Quantification of the leadframe roughness effect on adhesion properties

Numerical analysis of delamination at polymer-metal interfaces depends on phenomenological descriptions of interface adhesion. Therefore, extensive experimental characterization is needed. A physics-based multi-scale framework enables the derivation of interface properties by numerical analysis. Such a framework depends on both molecular and continuum analysis giving information on interfacial behavior at different scales. This work relates to the micro-scale analysis of leadframe/epoxy moulding compound (EMC) interfaces. At the micro-scale, intrinsic adhesion properties resulting from chemical and physical interactions at the molecular scale are used to analyse the geometric effect of leadframe roughness on the resulting macro-scale adhesion properties. It is well-known that a roughened surface enhances interfacial adhesion. Two main reasons for this effect are the increase of effective interfacial area and mechanical interlocking of the EMC within the roughness valleys of the leadframe. This enhancement is investigated by developing a micro-scale FE model consisting of two materials bonded solely by chemical and physical interactions. The topology of the interface follows from the conversion of statistical data of a measured roughness profile into a representative geometrical description. The intended FE model contains cohesive zone elements for both interface and bulk fracture to simulate the competition between adhesive and cohesive failure. The macroscopic traction-separation law is then determined from the micro-scale simulations by means of a homogenisation scheme. Preliminary results for mode I and mode II loadings are presented. These results indicate an enhancement of interface properties from 20% for mode I loading to over 2200% for mode II loading due to interfacial area increase and mechanical interlocking.
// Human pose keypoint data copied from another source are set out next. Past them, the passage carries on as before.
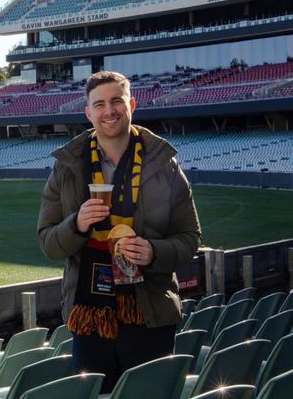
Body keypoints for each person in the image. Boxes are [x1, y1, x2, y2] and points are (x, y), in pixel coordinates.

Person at [37, 71, 201, 393]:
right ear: (88, 112)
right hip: (89, 316)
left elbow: (190, 237)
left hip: (149, 312)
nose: (108, 111)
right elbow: (47, 242)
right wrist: (77, 225)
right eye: (99, 104)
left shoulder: (163, 164)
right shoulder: (66, 167)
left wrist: (154, 252)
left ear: (132, 104)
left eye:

Analysis of the three-dimensional delamination behavior of stretchable electronics applications

Stretchable electronics offer potential application areas in biological implants interacting with human tissue. Furthermore, they facilitate increased design freedom of electronic products. Typical applications can be found in healthcare, wellness and functional clothes. A key requirement on these products is the ability to withstand large deformations during usage without losing their integrity (i.e., large stretchability). One of the possible basic designs for stretchable electronics is to interconnect small rigid semiconductor islands with thin metal conductor lines on top of a highly deformable substrate, such as a rubber material. In this case, large stretchability must also be provided by these thin metal conductor lines. The adhesion of the conductor lines to the rubber substrate is of major importance from a reliability point of view. Experimental observations show that delamination between the metal conductor lines and the stretchable substrate may eventually lead to short circuits while also the delaminated area could result in cohesive failure of the metal lines. To understand and quantify the behavior of the copper-rubber interface, peel tests are performed and analyzed by means of experiments and numerical simulations. Interestingly, experimental observations show that the rubber is severely lifted at the delamination front caused by its high compliance. To quantify the interface properties, numerical simulations of the peel test have been performed by developing a finite element model comprising of cohesive zone elements by which the transient delamination process during the peel test is described in detail. By means of an extensive model parameter sensitivity study combined with the measured peel-force curves and the rubber-lift geometry at the delamination front, the final set of model parameters has been determined. Finally, the thus obtained model parameters are used to simulate the delamination behavior of actual three-dimensional stretchable electronics samples loaded in tension.